The generator’s still throwing out odd moans. So are the guards upstairs.
“Go on, Creddy. I did it last time – don’t be so lazy.”
A murmur of agreement from the other two and grumbles from Creddy as he starts down.
Without my candle, the generator is looming and indistinct – but I can remember where the row of fuses were, before I lost the light. It’s smaller than the generator I saw in the Reedstones’ mansion, but has the same fuses like levers on the channels out. I imagine them glistening in the murk as I feel along the row. Two are set to off. I flip one up. Nothing. I flip the other. Light floods down the stairs. I notice a brief, dim glow from the vault behind me – before Kit rights the switch I left on. He must have found his feet. A cheer rises from upstairs.

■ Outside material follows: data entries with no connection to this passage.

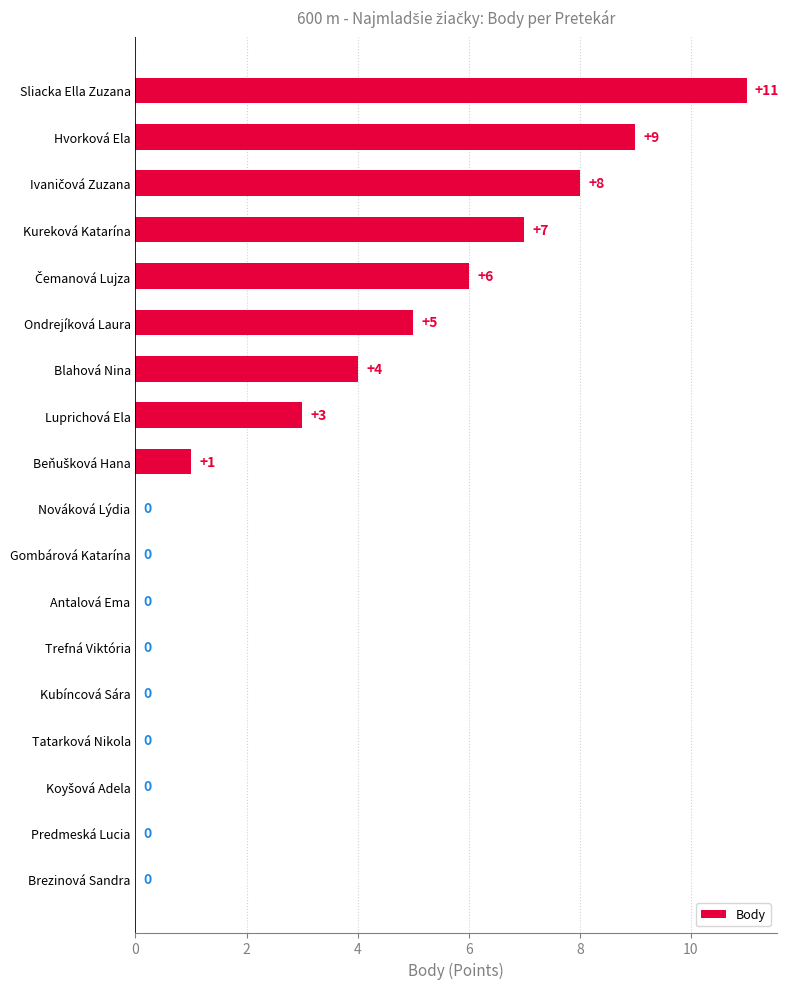

Is it true that the value at Sliacka Ella Zuzana is 11?

True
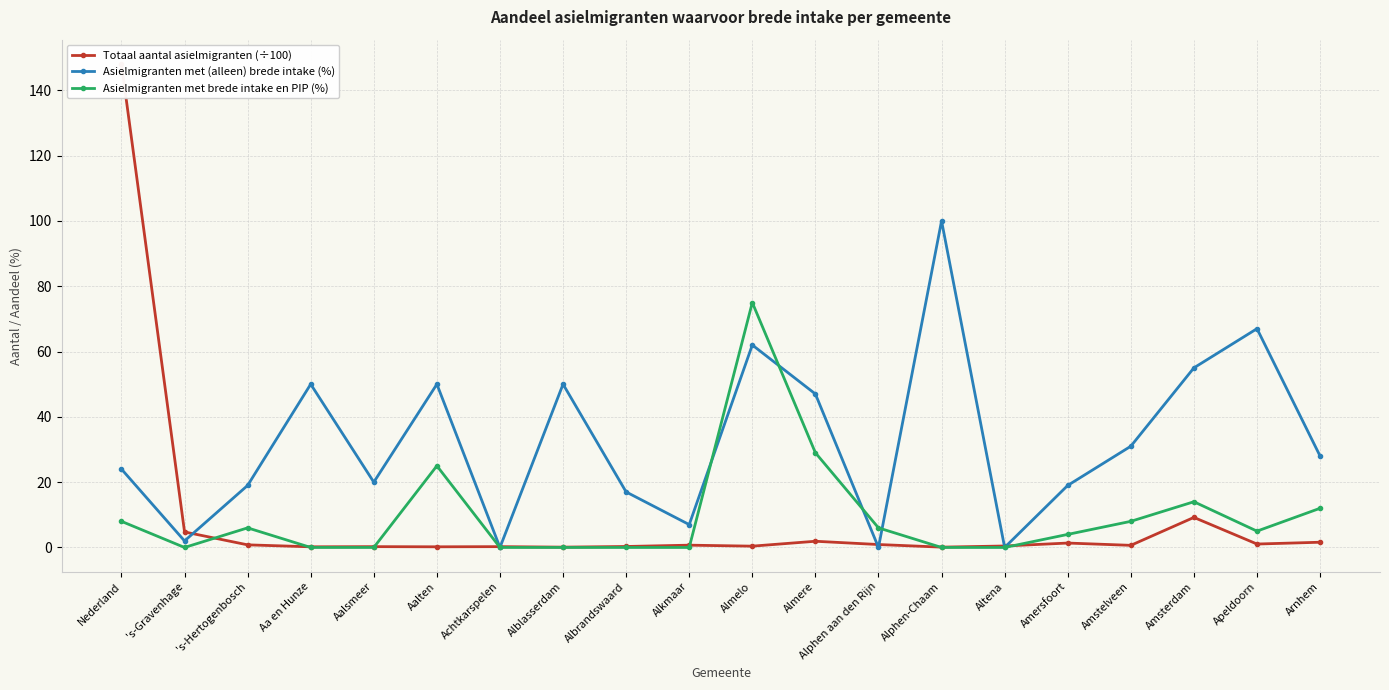

What is the highest value of the Asielmigranten met (alleen) brede intake (%) series?

100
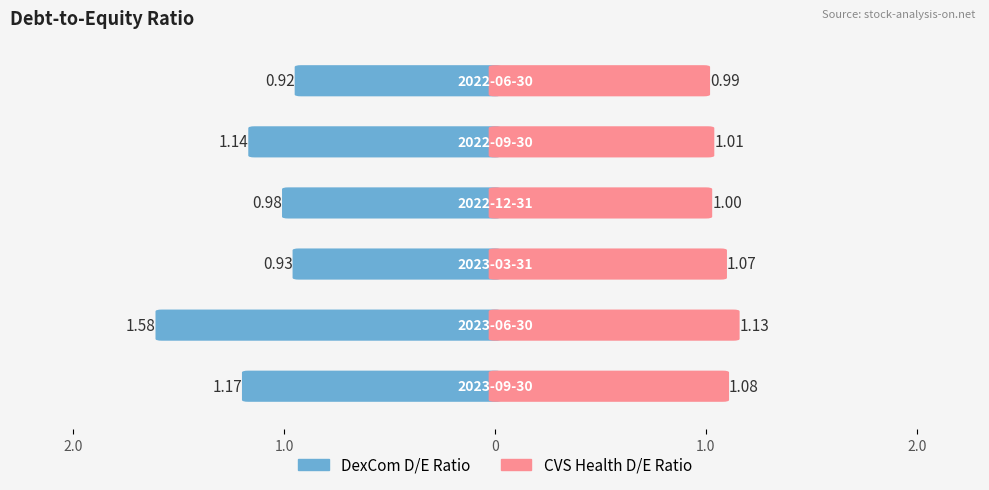

Which category has the lowest value across all series?

2022-06-30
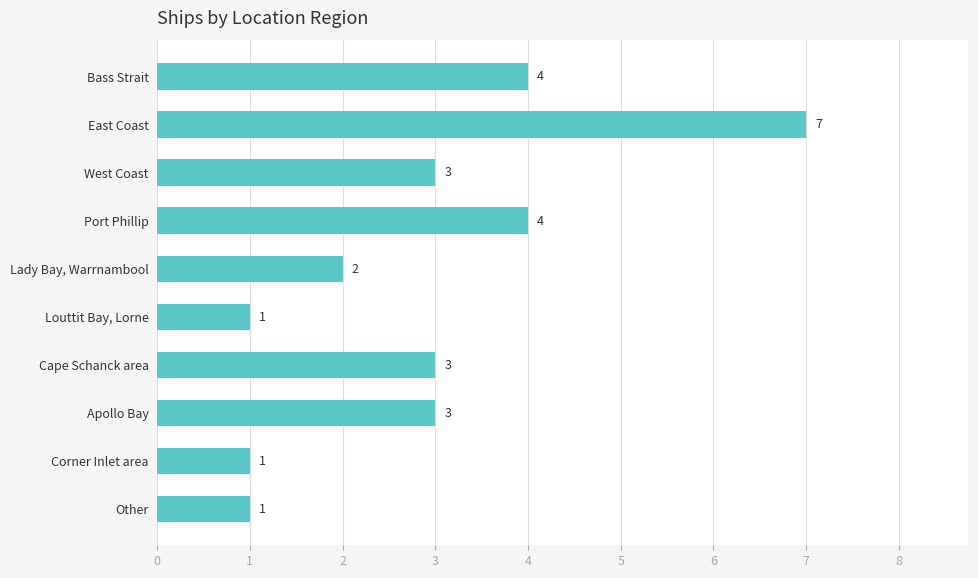

What position from the bottom is Apollo Bay?

3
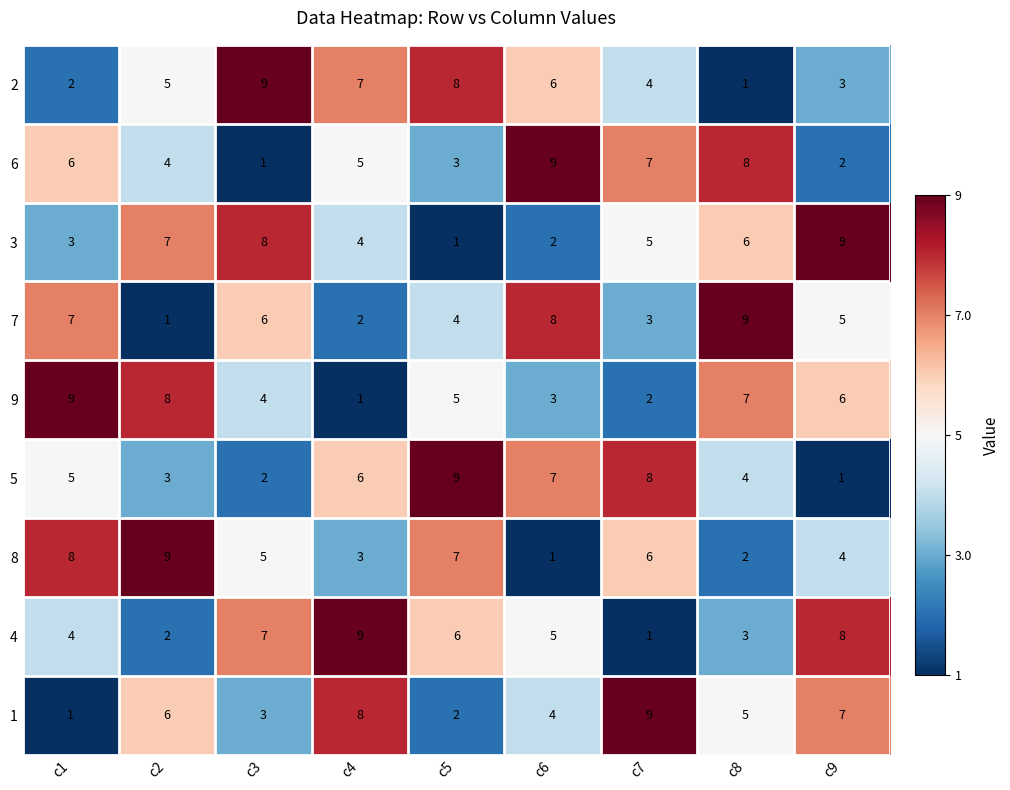

What is the sum of all 9 values?

45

“Whaay! Creddy,” they chorus.
“I haven’t done anything,” Creddy calls, letting out a loose string of curses. He’s close. I can see his shadow at the bottom of the stairs. In fact, I can see his shins.
“Must’ve been the ghost, then – go down and check. Unless you’re scared.”
I stop breathing in case it stirs the shadows.
“Go down yourself,” Creddy grumbles and starts back up the stairs.
Then the door shuts, blocking out the light.
My legs almost give way, but I suck in a deep breath and join Kit in the vault.
Its distant lights flicker on.
It’s enormous. I was expecting capacity – but this is many times my imaginings. They’ve dug it out beyond the building, burrowed under the lawn.
A low groan sounds from somewhere nearby – human, not generator – and my heart sends out a hopeful stutter.